• Tue
  • Sep 16, 2014
  • Updated: 10:52pm
BusinessBanking & Finance
FUNDRAISING

Venture capital showing more money for Hong Kong's tech start-ups

PUBLISHED : Friday, 20 June, 2014, 11:36am
UPDATED : Saturday, 21 June, 2014, 1:49am

Hopes are growing among technology start-ups that venture capital cash will finally start pouring into the sector this year and give Hong Kong a chance of laying claim to being a true "tech town".

New ventures continually complain of a chronic shortage of cash, particularly for expansion and development after the initial start-up period, despite government incentives to support home-grown technology companies.
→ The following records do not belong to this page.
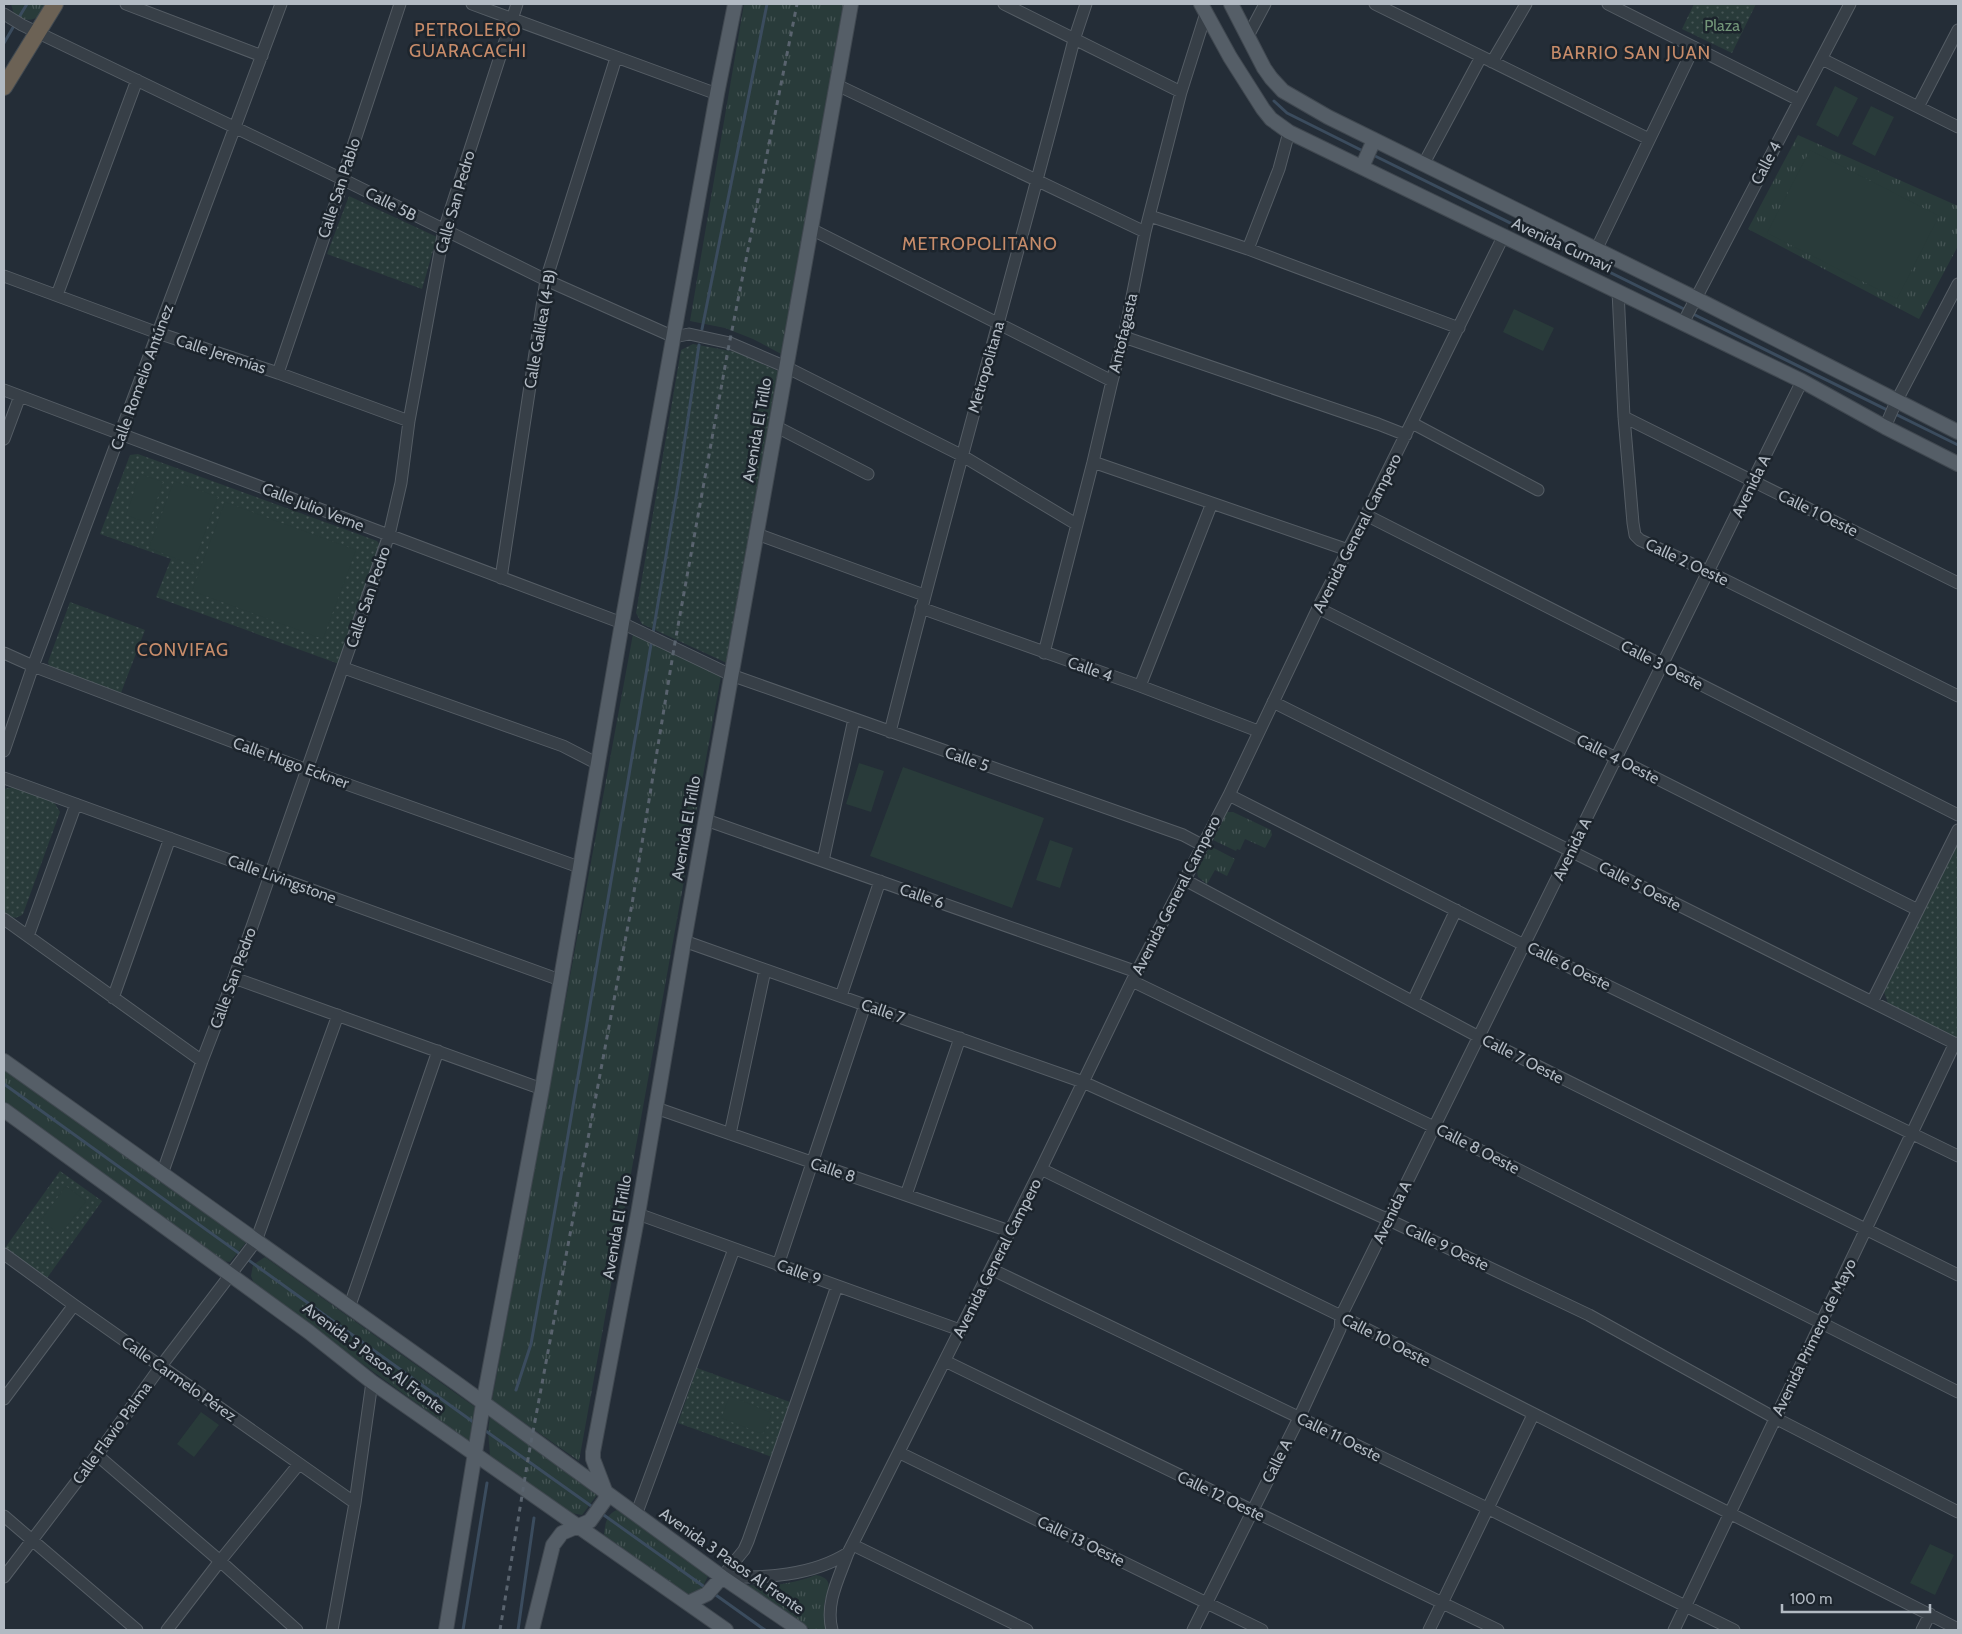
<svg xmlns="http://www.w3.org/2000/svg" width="1962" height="1634" viewBox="0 0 1962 1634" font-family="Cabin,sans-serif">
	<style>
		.grass { fill: url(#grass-tufts) }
		.park { fill: url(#park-dots) }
		.pitch { fill: #293b3a }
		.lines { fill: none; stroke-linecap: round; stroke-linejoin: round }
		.stream { stroke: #3b4c5e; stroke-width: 3 }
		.minor-casing { stroke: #555d65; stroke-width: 13 }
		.major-casing { stroke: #404850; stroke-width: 16 }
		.highway-casing { stroke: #424a52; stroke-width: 18 }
		.minor { stroke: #373f47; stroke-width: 11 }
		.major { stroke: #555e67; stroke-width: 14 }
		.highway { stroke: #6c6255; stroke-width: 16 }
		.rail { stroke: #59636e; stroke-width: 3; stroke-dasharray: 5 5; stroke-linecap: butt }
		.labels { text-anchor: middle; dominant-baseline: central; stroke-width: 5; stroke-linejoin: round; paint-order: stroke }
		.park-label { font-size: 16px; fill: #739679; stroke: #1c242c }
		.street-label { font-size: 16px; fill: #b2bac3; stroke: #1c242c }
		.neighbourhood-label { font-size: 18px; letter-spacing: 1px; fill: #c78c6a; stroke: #1c242c }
	</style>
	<defs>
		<pattern id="grass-tufts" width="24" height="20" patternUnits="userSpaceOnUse" patternTransform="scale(1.25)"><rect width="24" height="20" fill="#293b3a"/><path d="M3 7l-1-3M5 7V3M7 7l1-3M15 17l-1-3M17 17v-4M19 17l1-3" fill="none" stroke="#465555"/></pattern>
		<pattern id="park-dots" width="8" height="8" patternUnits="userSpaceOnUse" patternTransform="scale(1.25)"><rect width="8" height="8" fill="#293b3a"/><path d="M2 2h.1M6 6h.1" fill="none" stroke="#465555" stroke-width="1.8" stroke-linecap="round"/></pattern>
	</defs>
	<rect width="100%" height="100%" fill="#242d37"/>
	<path class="grass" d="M11 4H48L42 15C30 22 25 21 14 14Z
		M744 4H847L785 356 753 339 725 328 690 321Z
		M1798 135 1958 206V246L1919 319 1748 229Z
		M633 634 721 676 579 1461 492 1400Z
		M1227 812H1233L1271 830 1272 835 1265 848 1245 839 1240 850 1237 849 1236 851 1213 840Z
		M1210 846 1235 859 1227 876 1215 870 1207 884 1198 877 1197 871Z
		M4 1066 248 1240 230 1262 222 1261 4 1104Z
		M265 1257 475 1407 470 1442 255 1286 251 1276 253 1265Z
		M490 1416 597 1495 582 1515 566 1512 530 1488 490 1455 488 1431Z
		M620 1509 709 1574 702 1588 688 1595 604 1535C605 1523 607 1512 620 1509Z
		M816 1575C837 1579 826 1592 824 1606 824 1614 826 1623 828 1630H811L746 1585C770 1587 793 1584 816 1575Z"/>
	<path class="park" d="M1694 4H1756L1732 53 1682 29Z
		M349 196 437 237 422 289 327 254Z
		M693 344 736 352 782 373 729 664 642 624 636 613 681 350Z
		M138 454 377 541 382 548 339 664 156 597 171 559 100 534 130 455Z
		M70 602 145 630 119 698 50 670 48 662Z
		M13 787 54 802 60 812 23 914C15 920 12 918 4 913V789Z
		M1958 840V1039L1888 1003 1884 992Z
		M60 1171 102 1201 47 1278 5 1248Z
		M697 1368 790 1402 772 1457 678 1423Z"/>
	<path class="pitch" d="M1835 86 1858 98 1838 137 1816 125Z
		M1871 106 1894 117 1875 156 1852 144Z
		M1810 150 1939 216 1897 299 1767 233Z
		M1514 309 1554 328 1543 351 1503 332Z
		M140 474 163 482 149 523 126 515Z
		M174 481 218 497 193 565 149 548Z
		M225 502 356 550 323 639 192 591Z
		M859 763 884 771 871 812 846 804Z
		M903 767 1044 818 1012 908 870 856Z
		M1050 840 1073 848 1060 888 1036 880Z
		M66 1186 86 1201 60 1235 41 1220Z
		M730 1396 772 1413 763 1434 721 1418Z
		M201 1412 219 1425 194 1457 177 1444Z
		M1930 1544 1954 1555 1935 1595 1910 1583Z"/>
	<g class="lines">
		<path class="stream" d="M18 19 27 4
			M4 43 15 24
			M1274 101 1287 113 1365 152
			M1371 154 1686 310
			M1691 313 1958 445
			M702 329 767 4
			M4 1084 476 1424
			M516 1390 531 1344 564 1159 678 485 699 345
			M483 1429 594 1508
			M601 1513 706 1588
			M713 1593 765 1630
			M463 1630 487 1483
			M518 1630 534 1518"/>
		<defs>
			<path id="minor" d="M126 4 262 56
				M472 4 717 94
				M1004 4 1181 92
				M1375 4 1649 139
				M1608 4 1799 100
				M4 14 22 25 342 179 546 280 674 337 689 334 730 343 786 367 961 455 1076 524
				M1248 36 1265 4
				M1822 59 1958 127
				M1492 62 1526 4
				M837 85 1145 232
				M1918 107 1958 30
				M1423 165 1481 57
				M1150 216 1248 249 1459 328
				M811 229 1112 381
				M1248 249 1279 169 1289 132
				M1596 250 1694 47
				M4 276 158 333 278 373 409 421
				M1618 291 1624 417 1633 523 1635 535 1640 540 1709 572 1958 696
				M57 295 137 80
				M1683 323 1850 4
				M1124 337 1378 424 1406 435
				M278 373 339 193 342 179 400 4
				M4 390 622 623 731 675 1183 835 1202 845
				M1624 417 1958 583
				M1412 423 1538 490
				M775 426 868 474
				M1885 427 1896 402 1958 284
				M4 439 20 396
				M1093 462 1348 550
				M1366 515 1958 815
				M757 534 924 595
				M501 578 546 280 616 58
				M921 608 1140 686 1258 731
				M1318 608 1918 910
				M4 653 33 666 307 770 579 867
				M1044 653 1093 462 1112 381 1124 337 1145 232 1181 92 1206 13
				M344 668 563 746 598 764
				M1140 686 1212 503
				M1273 702 1958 1045
				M890 732C948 500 1014 271 1074 40L1086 4
				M4 751 33 666 281 4
				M4 778 560 980
				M1229 795 1524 945 1958 1156
				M706 820 1137 972
				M823 861 854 719
				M1185 880 1479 1037 1958 1275
				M4 919 202 1061
				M28 936 76 804
				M684 941 1083 1082 1389 1220 1589 1315 1775 1418 1958 1512
				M234 978 542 1089
				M1132 981 1434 1127 1958 1392
				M841 996 880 881
				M113 998 170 838
				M1413 1001 1456 910
				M1872 1002 1958 830
				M656 1108 1009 1231
				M730 1134 765 970
				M1041 1169 1341 1316 1958 1629
				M162 1174 202 1061 234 978 389 535 401 483 409 421 444 230 517 4
				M906 1195 960 1038
				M638 1214 960 1330
				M4 1254 74 1305 355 1503
				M778 1265 865 1005
				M991 1269 1487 1508 1734 1630
				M349 1308 438 1051
				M945 1361 1498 1630
				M4 1399 74 1305
				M900 1453 1262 1630
				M97 1455 220 1561 297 1630
				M636 1515 734 1249
				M4 1516 137 1630
				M853 1545 1027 1630
				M4 1577 97 1455 161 1366 256 1241 338 1015
				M722 1577 744 1550 748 1541 837 1286
				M722 1577C765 1578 812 1576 848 1553
				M167 1630 220 1561 299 1464
				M332 1630 355 1503 372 1382
				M832 1630C825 1603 839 1578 848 1553L1041 1169 1132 981 1229 795 1318 608 1366 515 1503 237
				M1193 1630 1299 1418 1340 1329 1341 1316 1802 381
				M1429 1630 1533 1415
				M1674 1630 1955 1043
				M1922 1630 1930 1614"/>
			<path id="major" d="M1201 4 1230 57 1263 109 1271 119 1289 132 1802 381 1885 427 1958 464
				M1231 4 1264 68 1271 78 1283 91 1328 117 1695 298 1958 432
				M1362 167 1374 140
				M4 1061 459 1385 722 1577 800 1630
				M4 1110 309 1332 372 1382 726 1630
				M688 1603 707 1594 722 1577
				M446 1630 483 1404 542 1089 622 623 717 94 735 4
				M532 1630 553 1545 562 1533 590 1521 605 1500 606 1493 593 1459V1452L638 1214 684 941 851 4"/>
			<path id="highway" d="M4 87 55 4"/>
		</defs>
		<use href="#minor" class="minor-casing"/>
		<use href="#major" class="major-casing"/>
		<use href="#highway" class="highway-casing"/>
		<use href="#minor" class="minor"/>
		<use href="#major" class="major"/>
		<use href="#highway" class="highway"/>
		<path class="rail" d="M500 1630 529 1453 632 904 674 648 728 350 797 4"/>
	</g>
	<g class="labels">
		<g class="park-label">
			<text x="1722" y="25">Plaza</text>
		</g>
		<g class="street-label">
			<text transform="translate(1766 163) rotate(-62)">Calle 4</text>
			<text transform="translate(339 188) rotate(-72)">Calle San Pablo</text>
			<text transform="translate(455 202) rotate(-74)">Calle San Pedro</text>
			<text transform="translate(391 204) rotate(27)">Calle 5B</text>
			<text transform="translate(1562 245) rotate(25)">Avenida Cumavi</text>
			<text transform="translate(540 329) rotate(-80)">Calle Galilea (4-B)</text>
			<text transform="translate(1123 333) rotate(-77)">Antofagasta</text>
			<text transform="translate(221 354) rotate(18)">Calle Jeremías</text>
			<text transform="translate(986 367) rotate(-74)">Metropolitana</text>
			<text transform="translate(142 377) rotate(-70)">Calle Romelio Antúnez</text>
			<text transform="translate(757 430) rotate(-80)">Avenida El Trillo</text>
			<text transform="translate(1751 486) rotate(-64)">Avenida A</text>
			<text transform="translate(313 507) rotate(21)">Calle Julio Verne</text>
			<text transform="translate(1818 513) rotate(26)">Calle 1 Oeste</text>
			<text transform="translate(1357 533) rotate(-63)">Avenida General Campero</text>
			<text transform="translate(1687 562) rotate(25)">Calle 2 Oeste</text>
			<text transform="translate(368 597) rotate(-71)">Calle San Pedro</text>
			<text transform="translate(1662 665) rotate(27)">Calle 3 Oeste</text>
			<text transform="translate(1090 669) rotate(19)">Calle 4</text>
			<text transform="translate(967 759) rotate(19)">Calle 5</text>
			<text transform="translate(1618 759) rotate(27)">Calle 4 Oeste</text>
			<text transform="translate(291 763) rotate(20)">Calle Hugo Eckner</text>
			<text transform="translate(686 828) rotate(-80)">Avenida El Trillo</text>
			<text transform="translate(1572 849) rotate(-64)">Avenida A</text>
			<text transform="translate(282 879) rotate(20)">Calle Livingstone</text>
			<text transform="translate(1640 886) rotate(27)">Calle 5 Oeste</text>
			<text transform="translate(1176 895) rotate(-63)">Avenida General Campero</text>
			<text transform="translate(922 896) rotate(19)">Calle 6</text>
			<text transform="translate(1569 966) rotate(26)">Calle 6 Oeste</text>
			<text transform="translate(233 978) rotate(-70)">Calle San Pedro</text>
			<text transform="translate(883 1011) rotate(19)">Calle 7</text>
			<text transform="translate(1523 1059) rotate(27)">Calle 7 Oeste</text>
			<text transform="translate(1478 1149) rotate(27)">Calle 8 Oeste</text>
			<text transform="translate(833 1170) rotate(19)">Calle 8</text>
			<text transform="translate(1392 1212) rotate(-64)">Avenida A</text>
			<text transform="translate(617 1227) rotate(-80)">Avenida El Trillo</text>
			<text transform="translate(1447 1247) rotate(25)">Calle 9 Oeste</text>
			<text transform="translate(997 1258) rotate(-63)">Avenida General Campero</text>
			<text transform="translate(799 1272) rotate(20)">Calle 9</text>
			<text transform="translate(1814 1337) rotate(-64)">Avenida Primero de Mayo</text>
			<text transform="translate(1386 1340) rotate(27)">Calle 10 Oeste</text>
			<text transform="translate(374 1358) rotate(37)">Avenida 3 Pasos Al Frente</text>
			<text transform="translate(179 1379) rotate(35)">Calle Carmelo Pérez</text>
			<text transform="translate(112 1433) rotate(-54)">Calle Flavio Palma</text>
			<text transform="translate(1339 1437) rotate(26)">Calle 11 Oeste</text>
			<text transform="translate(1277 1461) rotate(-63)">Calle A</text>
			<text transform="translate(1221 1496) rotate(26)">Calle 12 Oeste</text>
			<text transform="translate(1081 1541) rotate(26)">Calle 13 Oeste</text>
			<text transform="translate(732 1561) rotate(35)">Avenida 3 Pasos Al Frente</text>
		</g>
		<g class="neighbourhood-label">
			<text x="468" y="30">PETROLERO<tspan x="468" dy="21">GUARACACHI</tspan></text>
			<text x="1631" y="53">BARRIO SAN JUAN</text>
			<text x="980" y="244">METROPOLITANO</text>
			<text x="183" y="650">CONVIFAG</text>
		</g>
	</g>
	<rect width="1962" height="1634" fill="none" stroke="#b2bac3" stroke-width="10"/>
	<path d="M1782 1604v8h148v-8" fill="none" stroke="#b2bac3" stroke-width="2.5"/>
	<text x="1790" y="1604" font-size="15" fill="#b2bac3" stroke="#1c242c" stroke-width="4" paint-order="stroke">100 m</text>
</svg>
But fresh data from the Hong Kong Venture Capital and Private Equity Association (HKVCA) and a flurry of recent funding successes signals that change might be in the air.

Because the local tech sector hasn’t grown … nobody felt the need to offer financing
YAT SIU, ANGEL INVESTOR

The average size of investments made by venture capital firms in local technology start-ups topped US$6 million in the first half of this year, versus US$4 million for the whole of last year, HKVCA data shows.

Meanwhile the legendary California-based venture capital firm Sequoia Capital recently joined Li Ka-shing's Tom Group and other investors to invest US$14 million in the Series A funding - the first round of financing from external investors after seed capital - conducted by WeLab, an internet finance technology company that launched the first social lending platform in Hong Kong last year.

"We expect the average size of funding for tech start-ups to significantly rise as more venture capital deals are consummated this year," Alfred Lam, research manager at the association, told the South China Morning Post.

That is good news for the more than 300 technology start-ups operating in the city, according to the latest estimate from the Startbase.hk directory.

But that would still be a tiny amount of money compared with the HK$6.46 trillion in total loans outstanding recorded by Hong Kong's banking sector last year. Those represent the kind of resources unavailable to fund local technology start-ups.

In Lam's estimation, Hong Kong is on course for a record year for venture capital investments, but the absolute number and size of deals are miniscule when compared with those in the United States. Venture capital investments there hit US$36.81 billion last year on a total of 4,012 deals, according to venture capital database CB Insights.

The HKVCA reckons there were a total of eight venture capital deals reported in Hong Kong in the first six months of this year.

It says the highest number of reported venture capital deals in the city was 11, which was reached last year and in 2011.

Lam said this year "could significantly surpass previous years in terms of consummated venture capital deals in Hong Kong".

"We consider the first start-up investment made by Sequoia Capital in Hong Kong as an important milestone that could encourage other overseas venture capitalists to enter the local market," he said.

Technology, media and telecommunications made up about 90 per cent of deals completed since 2009, followed by retail, consumer, industrial and healthcare investments. Funding raised from government-related entities was excluded in the estimate.

Lam said home-grown venture capitalist Red Chapel Advisors has been the city's most active investor in technology start-ups. Other active firms included 500 Startups, Arbor Ventures, Fresco Capital Advisors, Horizon Ventures and Mandra Capital.

Most technology start-ups, however, still need help to strike deals with "angel" investors for seed financing and venture capital firms for larger investments to expand their businesses.

Yat Siu, a local angel investor and chief executive at technology group Outblaze, said: "There are hundreds of software developers in Hong Kong who can't really make ends meet by just making games and mobile apps.

"What Hong Kong needs are investors for Series A and Series B funding rounds. I think Hong Kong can fill that gap if the city's strong banking sector can provide facilities to start-ups."

Successive rounds of financing for venture capitalists or private equity investors are termed Series A, Series B and so on. In general, the Series B round will take place when a start-up has realised certain milestones in developing its business.

Siu said current funding levels, from either angel investors or government-backed schemes, was not big enough.

"It's the Series A financing that gives the push companies need to expand," he said, noting that the city's manufacturing and movie industries grew because of support from banks.

Unlike banks in California's hi-tech hub of Silicon Valley, those in Hong Kong lack the expertise to fund technology start-ups.

"Because the local tech sector hasn't grown, other than the IPOs for Chinese companies, nobody felt the need to offer financing facilities," Siu said.

WeLab chief executive Simon Loong, a former banker with Standard Chartered, expected no change on that front, "because banks still look at profit and loss" statements when considering business loans.